Your task —
Below is a listing; return it in full, exactly as it appears.

Source data —
--- START ---

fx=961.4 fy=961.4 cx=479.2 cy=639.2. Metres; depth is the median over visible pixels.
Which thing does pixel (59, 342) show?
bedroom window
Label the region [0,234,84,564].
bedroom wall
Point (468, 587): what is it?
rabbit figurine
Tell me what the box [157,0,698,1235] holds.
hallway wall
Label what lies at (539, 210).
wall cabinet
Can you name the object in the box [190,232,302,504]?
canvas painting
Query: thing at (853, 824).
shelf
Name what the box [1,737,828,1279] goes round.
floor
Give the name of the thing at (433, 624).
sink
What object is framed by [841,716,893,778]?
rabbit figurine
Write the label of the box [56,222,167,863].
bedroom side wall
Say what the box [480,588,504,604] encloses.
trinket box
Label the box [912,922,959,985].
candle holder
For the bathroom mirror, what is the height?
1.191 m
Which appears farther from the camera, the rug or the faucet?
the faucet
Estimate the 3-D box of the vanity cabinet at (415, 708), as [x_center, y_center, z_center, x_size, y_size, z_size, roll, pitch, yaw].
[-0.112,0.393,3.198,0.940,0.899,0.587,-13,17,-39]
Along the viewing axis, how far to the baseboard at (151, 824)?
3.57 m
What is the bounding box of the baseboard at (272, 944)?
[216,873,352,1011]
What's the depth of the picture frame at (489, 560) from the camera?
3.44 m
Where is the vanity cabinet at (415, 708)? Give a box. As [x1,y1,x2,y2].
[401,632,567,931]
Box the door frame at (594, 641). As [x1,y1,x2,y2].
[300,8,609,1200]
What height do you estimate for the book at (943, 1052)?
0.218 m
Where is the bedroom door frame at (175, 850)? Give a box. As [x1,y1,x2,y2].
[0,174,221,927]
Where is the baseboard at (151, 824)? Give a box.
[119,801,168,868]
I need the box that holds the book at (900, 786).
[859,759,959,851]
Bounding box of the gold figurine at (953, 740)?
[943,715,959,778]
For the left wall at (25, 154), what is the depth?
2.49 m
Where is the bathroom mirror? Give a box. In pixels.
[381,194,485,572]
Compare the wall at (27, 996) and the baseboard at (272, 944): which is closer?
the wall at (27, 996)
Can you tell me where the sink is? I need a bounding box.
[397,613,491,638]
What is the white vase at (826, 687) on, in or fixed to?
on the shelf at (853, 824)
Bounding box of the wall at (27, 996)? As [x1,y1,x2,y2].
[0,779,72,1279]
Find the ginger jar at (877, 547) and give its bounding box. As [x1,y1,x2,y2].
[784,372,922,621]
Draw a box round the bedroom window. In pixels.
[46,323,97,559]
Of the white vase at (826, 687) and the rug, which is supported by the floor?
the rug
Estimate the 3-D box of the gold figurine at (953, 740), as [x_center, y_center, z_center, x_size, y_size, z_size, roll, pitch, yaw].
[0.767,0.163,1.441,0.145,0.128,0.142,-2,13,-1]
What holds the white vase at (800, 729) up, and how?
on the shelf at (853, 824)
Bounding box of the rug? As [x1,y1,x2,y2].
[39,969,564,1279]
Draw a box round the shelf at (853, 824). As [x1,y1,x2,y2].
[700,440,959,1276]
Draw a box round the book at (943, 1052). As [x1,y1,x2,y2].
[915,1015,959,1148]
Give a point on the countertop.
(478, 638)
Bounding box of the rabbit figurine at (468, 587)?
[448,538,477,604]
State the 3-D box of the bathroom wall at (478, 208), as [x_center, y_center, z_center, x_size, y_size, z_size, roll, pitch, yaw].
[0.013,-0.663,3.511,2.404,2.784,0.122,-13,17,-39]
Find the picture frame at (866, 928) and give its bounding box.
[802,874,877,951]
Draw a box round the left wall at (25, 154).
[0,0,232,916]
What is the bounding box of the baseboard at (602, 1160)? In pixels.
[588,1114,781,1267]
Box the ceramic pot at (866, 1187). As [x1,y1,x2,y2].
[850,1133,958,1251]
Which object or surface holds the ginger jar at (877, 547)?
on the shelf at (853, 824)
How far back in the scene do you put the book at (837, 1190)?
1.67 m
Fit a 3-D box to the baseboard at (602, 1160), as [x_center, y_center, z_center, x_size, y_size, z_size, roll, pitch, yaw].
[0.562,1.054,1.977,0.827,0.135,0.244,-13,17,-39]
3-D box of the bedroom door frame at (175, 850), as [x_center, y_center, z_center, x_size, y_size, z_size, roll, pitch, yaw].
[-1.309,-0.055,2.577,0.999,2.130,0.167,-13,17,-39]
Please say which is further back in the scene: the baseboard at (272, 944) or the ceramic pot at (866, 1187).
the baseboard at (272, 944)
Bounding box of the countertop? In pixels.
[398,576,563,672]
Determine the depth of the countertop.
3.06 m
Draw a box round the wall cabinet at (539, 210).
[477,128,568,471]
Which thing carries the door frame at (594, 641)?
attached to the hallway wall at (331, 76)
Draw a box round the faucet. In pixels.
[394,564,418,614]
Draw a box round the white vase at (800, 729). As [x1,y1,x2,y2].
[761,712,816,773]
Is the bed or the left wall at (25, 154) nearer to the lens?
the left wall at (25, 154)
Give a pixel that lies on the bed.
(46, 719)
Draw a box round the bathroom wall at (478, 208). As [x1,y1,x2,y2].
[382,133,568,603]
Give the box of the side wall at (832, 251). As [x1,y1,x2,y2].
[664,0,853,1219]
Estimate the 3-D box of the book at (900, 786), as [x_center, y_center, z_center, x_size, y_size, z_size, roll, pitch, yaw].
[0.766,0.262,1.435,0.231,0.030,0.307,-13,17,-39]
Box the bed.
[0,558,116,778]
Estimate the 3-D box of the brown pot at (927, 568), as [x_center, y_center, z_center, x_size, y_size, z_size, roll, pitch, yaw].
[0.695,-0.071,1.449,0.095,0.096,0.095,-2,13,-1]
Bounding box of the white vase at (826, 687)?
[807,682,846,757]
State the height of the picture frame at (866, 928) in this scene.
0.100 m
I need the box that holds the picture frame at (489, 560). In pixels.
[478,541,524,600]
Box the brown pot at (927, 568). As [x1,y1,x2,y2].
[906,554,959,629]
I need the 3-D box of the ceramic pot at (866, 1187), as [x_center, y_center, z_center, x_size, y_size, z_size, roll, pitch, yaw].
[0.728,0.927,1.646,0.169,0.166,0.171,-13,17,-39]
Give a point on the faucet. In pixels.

--- END ---

Answer to the problem —
fx=961.4 fy=961.4 cx=479.2 cy=639.2. Metres; depth is the median over visible pixels.
Which thing does pixel (59, 342) show?
bedroom window
Label the region [0,234,84,564].
bedroom wall
Point (468, 587): what is it?
rabbit figurine
Tell me what the box [157,0,698,1235] holds.
hallway wall
Label what lies at (539, 210).
wall cabinet
Can you name the object in the box [190,232,302,504]?
canvas painting
Query: thing at (853, 824).
shelf
Name what the box [1,737,828,1279] goes round.
floor
Give the name of the thing at (433, 624).
sink
What object is framed by [841,716,893,778]?
rabbit figurine
Write the label of the box [56,222,167,863].
bedroom side wall
Say what the box [480,588,504,604] encloses.
trinket box
Label the box [912,922,959,985].
candle holder
For the bathroom mirror, what is the height?
1.191 m
Which appears farther from the camera, the rug or the faucet?
the faucet
Estimate the 3-D box of the vanity cabinet at (415, 708), as [x_center, y_center, z_center, x_size, y_size, z_size, roll, pitch, yaw].
[-0.112,0.393,3.198,0.940,0.899,0.587,-13,17,-39]
Along the viewing axis, how far to the baseboard at (151, 824)?
3.57 m
What is the bounding box of the baseboard at (272, 944)?
[216,873,352,1011]
What's the depth of the picture frame at (489, 560) from the camera?
3.44 m
Where is the vanity cabinet at (415, 708)? Give a box. As [x1,y1,x2,y2].
[401,632,567,931]
Box the door frame at (594, 641). As [x1,y1,x2,y2].
[300,8,609,1200]
What height do you estimate for the book at (943, 1052)?
0.218 m
Where is the bedroom door frame at (175, 850)? Give a box. As [x1,y1,x2,y2].
[0,174,221,927]
Where is the baseboard at (151, 824)? Give a box.
[119,801,168,868]
I need the box that holds the book at (900, 786).
[859,759,959,851]
Bounding box of the gold figurine at (953, 740)?
[943,715,959,778]
For the left wall at (25, 154), what is the depth?
2.49 m
Where is the bathroom mirror? Give a box. In pixels.
[381,194,485,572]
Compare the wall at (27, 996) and the baseboard at (272, 944): which is closer?
the wall at (27, 996)
Can you tell me where the sink is? I need a bounding box.
[397,613,491,638]
What is the white vase at (826, 687) on, in or fixed to?
on the shelf at (853, 824)
Bounding box of the wall at (27, 996)? As [x1,y1,x2,y2].
[0,779,72,1279]
Find the ginger jar at (877, 547) and give its bounding box. As [x1,y1,x2,y2].
[784,372,922,621]
Draw a box round the bedroom window. In pixels.
[46,323,97,559]
Of the white vase at (826, 687) and the rug, which is supported by the floor?
the rug
Estimate the 3-D box of the gold figurine at (953, 740), as [x_center, y_center, z_center, x_size, y_size, z_size, roll, pitch, yaw].
[0.767,0.163,1.441,0.145,0.128,0.142,-2,13,-1]
What holds the white vase at (800, 729) up, and how?
on the shelf at (853, 824)
Bounding box of the rug? As [x1,y1,x2,y2].
[39,969,564,1279]
Draw a box round the shelf at (853, 824). As [x1,y1,x2,y2].
[700,440,959,1276]
Draw a box round the book at (943, 1052). As [x1,y1,x2,y2].
[915,1015,959,1148]
Give a point on the countertop.
(478, 638)
Bounding box of the rabbit figurine at (468, 587)?
[448,538,477,604]
State the 3-D box of the bathroom wall at (478, 208), as [x_center, y_center, z_center, x_size, y_size, z_size, roll, pitch, yaw].
[0.013,-0.663,3.511,2.404,2.784,0.122,-13,17,-39]
Find the picture frame at (866, 928) and give its bounding box.
[802,874,877,951]
Draw a box round the left wall at (25, 154).
[0,0,232,916]
What is the bounding box of the baseboard at (602, 1160)? In pixels.
[588,1114,781,1267]
Box the ceramic pot at (866, 1187). As [x1,y1,x2,y2].
[850,1133,958,1251]
Which object or surface holds the ginger jar at (877, 547)?
on the shelf at (853, 824)
How far back in the scene do you put the book at (837, 1190)?
1.67 m
Fit a 3-D box to the baseboard at (602, 1160), as [x_center, y_center, z_center, x_size, y_size, z_size, roll, pitch, yaw].
[0.562,1.054,1.977,0.827,0.135,0.244,-13,17,-39]
3-D box of the bedroom door frame at (175, 850), as [x_center, y_center, z_center, x_size, y_size, z_size, roll, pitch, yaw].
[-1.309,-0.055,2.577,0.999,2.130,0.167,-13,17,-39]
Please say which is further back in the scene: the baseboard at (272, 944) or the ceramic pot at (866, 1187).
the baseboard at (272, 944)
Bounding box of the countertop? In pixels.
[398,576,563,672]
Determine the depth of the countertop.
3.06 m
Draw a box round the wall cabinet at (539, 210).
[477,128,568,471]
Which thing carries the door frame at (594, 641)?
attached to the hallway wall at (331, 76)
Draw a box round the faucet. In pixels.
[394,564,418,614]
Draw a box round the white vase at (800, 729). As [x1,y1,x2,y2].
[761,712,816,773]
Is the bed or the left wall at (25, 154) nearer to the lens?
the left wall at (25, 154)
Give a pixel that lies on the bed.
(46, 719)
Draw a box round the bathroom wall at (478, 208). As [x1,y1,x2,y2].
[382,133,568,603]
Give the box of the side wall at (832, 251). As [x1,y1,x2,y2].
[664,0,853,1219]
Estimate the 3-D box of the book at (900, 786), as [x_center, y_center, z_center, x_size, y_size, z_size, roll, pitch, yaw].
[0.766,0.262,1.435,0.231,0.030,0.307,-13,17,-39]
Box the bed.
[0,558,116,778]
Estimate the 3-D box of the brown pot at (927, 568), as [x_center, y_center, z_center, x_size, y_size, z_size, roll, pitch, yaw].
[0.695,-0.071,1.449,0.095,0.096,0.095,-2,13,-1]
Bounding box of the white vase at (826, 687)?
[807,682,846,757]
State the height of the picture frame at (866, 928) in this scene.
0.100 m
I need the box that holds the picture frame at (489, 560). In pixels.
[478,541,524,600]
Box the brown pot at (927, 568). As [x1,y1,x2,y2].
[906,554,959,629]
I need the 3-D box of the ceramic pot at (866, 1187), as [x_center, y_center, z_center, x_size, y_size, z_size, roll, pitch, yaw].
[0.728,0.927,1.646,0.169,0.166,0.171,-13,17,-39]
Give a point on the faucet. In pixels.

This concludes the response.